PROBLEM TO WORK ON
Repeat the entries below exactly and in full.
*** Opening of DATASET CONTENT ***
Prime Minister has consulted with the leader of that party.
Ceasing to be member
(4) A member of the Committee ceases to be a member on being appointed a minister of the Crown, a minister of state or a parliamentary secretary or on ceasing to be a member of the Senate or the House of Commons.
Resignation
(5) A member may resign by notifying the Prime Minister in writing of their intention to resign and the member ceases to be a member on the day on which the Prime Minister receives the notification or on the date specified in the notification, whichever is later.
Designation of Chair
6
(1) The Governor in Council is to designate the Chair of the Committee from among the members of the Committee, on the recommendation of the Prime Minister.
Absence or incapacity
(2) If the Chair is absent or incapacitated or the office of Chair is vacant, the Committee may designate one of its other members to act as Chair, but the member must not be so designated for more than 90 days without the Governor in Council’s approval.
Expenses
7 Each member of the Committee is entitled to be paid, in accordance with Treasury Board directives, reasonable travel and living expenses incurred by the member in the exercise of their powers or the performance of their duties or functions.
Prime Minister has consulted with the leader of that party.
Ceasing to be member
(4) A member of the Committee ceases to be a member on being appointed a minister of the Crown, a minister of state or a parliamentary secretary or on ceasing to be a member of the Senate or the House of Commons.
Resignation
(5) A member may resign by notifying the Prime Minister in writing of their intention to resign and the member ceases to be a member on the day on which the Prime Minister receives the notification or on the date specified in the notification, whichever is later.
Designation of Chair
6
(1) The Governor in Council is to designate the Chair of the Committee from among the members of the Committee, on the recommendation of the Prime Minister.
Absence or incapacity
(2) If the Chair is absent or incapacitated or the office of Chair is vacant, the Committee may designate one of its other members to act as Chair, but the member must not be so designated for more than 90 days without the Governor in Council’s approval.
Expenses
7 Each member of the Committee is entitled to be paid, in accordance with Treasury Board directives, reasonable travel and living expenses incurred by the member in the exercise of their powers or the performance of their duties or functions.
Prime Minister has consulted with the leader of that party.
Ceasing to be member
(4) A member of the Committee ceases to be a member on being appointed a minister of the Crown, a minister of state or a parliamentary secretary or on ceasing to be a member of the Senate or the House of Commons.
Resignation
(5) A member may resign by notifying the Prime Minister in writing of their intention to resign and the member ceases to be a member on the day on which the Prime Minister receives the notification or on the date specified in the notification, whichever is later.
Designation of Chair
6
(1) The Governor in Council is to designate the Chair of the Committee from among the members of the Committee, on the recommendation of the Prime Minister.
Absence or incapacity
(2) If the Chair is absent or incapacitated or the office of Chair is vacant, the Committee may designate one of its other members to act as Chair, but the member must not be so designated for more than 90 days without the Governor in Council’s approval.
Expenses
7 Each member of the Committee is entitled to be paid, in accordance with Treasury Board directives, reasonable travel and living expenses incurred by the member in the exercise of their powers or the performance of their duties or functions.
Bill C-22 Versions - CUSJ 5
*** Close of DATASET CONTENT ***
ANSWER FOR THIS EXERCISE
Prime Minister has consulted with the leader of that party.
Ceasing to be member
(4) A member of the Committee ceases to be a member on being appointed a minister of the Crown, a minister of state or a parliamentary secretary or on ceasing to be a member of the Senate or the House of Commons.
Resignation
(5) A member may resign by notifying the Prime Minister in writing of their intention to resign and the member ceases to be a member on the day on which the Prime Minister receives the notification or on the date specified in the notification, whichever is later.
Designation of Chair
6
(1) The Governor in Council is to designate the Chair of the Committee from among the members of the Committee, on the recommendation of the Prime Minister.
Absence or incapacity
(2) If the Chair is absent or incapacitated or the office of Chair is vacant, the Committee may designate one of its other members to act as Chair, but the member must not be so designated for more than 90 days without the Governor in Council’s approval.
Expenses
7 Each member of the Committee is entitled to be paid, in accordance with Treasury Board directives, reasonable travel and living expenses incurred by the member in the exercise of their powers or the performance of their duties or functions.
Prime Minister has consulted with the leader of that party.
Ceasing to be member
(4) A member of the Committee ceases to be a member on being appointed a minister of the Crown, a minister of state or a parliamentary secretary or on ceasing to be a member of the Senate or the House of Commons.
Resignation
(5) A member may resign by notifying the Prime Minister in writing of their intention to resign and the member ceases to be a member on the day on which the Prime Minister receives the notification or on the date specified in the notification, whichever is later.
Designation of Chair
6
(1) The Governor in Council is to designate the Chair of the Committee from among the members of the Committee, on the recommendation of the Prime Minister.
Absence or incapacity
(2) If the Chair is absent or incapacitated or the office of Chair is vacant, the Committee may designate one of its other members to act as Chair, but the member must not be so designated for more than 90 days without the Governor in Council’s approval.
Expenses
7 Each member of the Committee is entitled to be paid, in accordance with Treasury Board directives, reasonable travel and living expenses incurred by the member in the exercise of their powers or the performance of their duties or functions.
Prime Minister has consulted with the leader of that party.
Ceasing to be member
(4) A member of the Committee ceases to be a member on being appointed a minister of the Crown, a minister of state or a parliamentary secretary or on ceasing to be a member of the Senate or the House of Commons.
Resignation
(5) A member may resign by notifying the Prime Minister in writing of their intention to resign and the member ceases to be a member on the day on which the Prime Minister receives the notification or on the date specified in the notification, whichever is later.
Designation of Chair
6
(1) The Governor in Council is to designate the Chair of the Committee from among the members of the Committee, on the recommendation of the Prime Minister.
Absence or incapacity
(2) If the Chair is absent or incapacitated or the office of Chair is vacant, the Committee may designate one of its other members to act as Chair, but the member must not be so designated for more than 90 days without the Governor in Council’s approval.
Expenses
7 Each member of the Committee is entitled to be paid, in accordance with Treasury Board directives, reasonable travel and living expenses incurred by the member in the exercise of their powers or the performance of their duties or functions.
Bill C-22 Versions - CUSJ 5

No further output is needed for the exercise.